Brian Morrissey, the Treasury Department’s top lawyer and general counsel, resigned just hours after the fund was announced. He had been confirmed by the Senate only seven months earlier. The Treasury Department did not explain why he left, but a spokesman told the New York Times: “Mr. Morrissey has served the United States Treasury with both honor and integrity. We wish him all the best in his next endeavors.”
The fund was created as part of a settlement tied to Trump’s now-dropped $10 billion lawsuit against the Internal Revenue Service (IRS). Trump had sued the agency after a contractor leaked his tax return information to the media. He withdrew the lawsuit after a judge raised questions about whether a sitting president could legally sue a federal agency that he himself controls.
The ‘anti-weaponization fund’ has drawn sharp criticism from both parties over its lack of oversight
Acting Attorney General Todd Blanche, who previously served as Trump’s personal lawyer, announced the so-called “Anti-Weaponization Fund.” Under the arrangement, the Treasury must deposit the money into an account controlled by a five-member commission.
Blanche will personally appoint every member of that commission and has the power to remove any of them without cause. Critics have pointed out that this is part of a broader pattern of Trump handing key roles to allies and family members rather than independent officials.
Trump denied any personal involvement in setting up the fund during a White House event on Monday, saying the arrangement had been “very well received.” Morrissey, in his resignation letter, thanked Trump and Treasury Secretary Scott Bessent for the opportunity to serve.
Democratic Sen. Ron Wyden of Oregon called the deal the “most brazen theft and abuse of taxpayer dollars by any president in American history.” Maryland Democrat Rep. Jamie Raskin called it “pure fraud and highway robbery,” and nearly 100 House Democrats filed a legal brief seeking to block the settlement.

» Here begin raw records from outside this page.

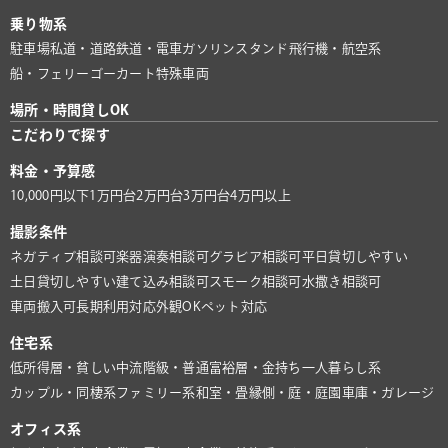
乗り物系
駐車場
私道・道路
鉄道・電車
ガソリンスタンド
飛行機・航空系
船・フェリー
ゴーカート
特殊車両
場所・時間貸しOK
こだわりで探す
料金・予算感
10,000円以下
1万円台
2万円台
3万円台
4万円以上
撮影条件
ネガティブ相談可
楽器演奏相談可
グラビア相談可
平日貸切しやすい
土日貸切しやすい
建て込み相談可
スモーク相談可
水撒き相談可
車両搬入可
長期利用対応
外観OK
ペット対応
住宅系
低所得層・貧しい
中流階級・普通
富裕層・金持ち
一人暮らし系
カップル・同棲系
ファミリー系
和室・畳
縁側・庭・庭園
車庫・ガレージ
オフィス系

The Justice Department pointed to a previous case, Keepseagle v. Vilsack, in which the Obama administration set up a $760 million fund to address claims of racial discrimination by the federal government against Native American farmers and ranchers.
Joseph Sellers, one of the attorneys in that case, said that the two situations are not comparable. “That really is the critical issue,” Sellers said. “You have to serve the same community whose interests were at stake in the litigation that was brought.”
Sen. Bill Cassidy, a Republican from Louisiana, also described the new fund as a “slush fund” and questioned who would be eligible and “where the money’s coming from.” The growing backlash within his own party comes at a time when Marjorie Taylor Greene is openly threatening Trump with a political revolt, suggesting cracks are forming inside the MAGA base.
According to The Hill, a group of 93 House Democrats filed a legal brief arguing that the U.S. Constitution’s Article III requires the court to dismiss the settlement, since Trump was leading the federal government when he sued the IRS.
“This case is nothing but a racket designed to take $1.7 billion of taxpayer dollars out of the Treasury and pour it into a huge slush fund for Trump at DOJ to hand out to his private militia of insurrectionists, rioters, and white supremacists, including those who brutally beat police officers on January 6, 2021, and sycophant accomplices to his election stealing scheme,” Raskin said.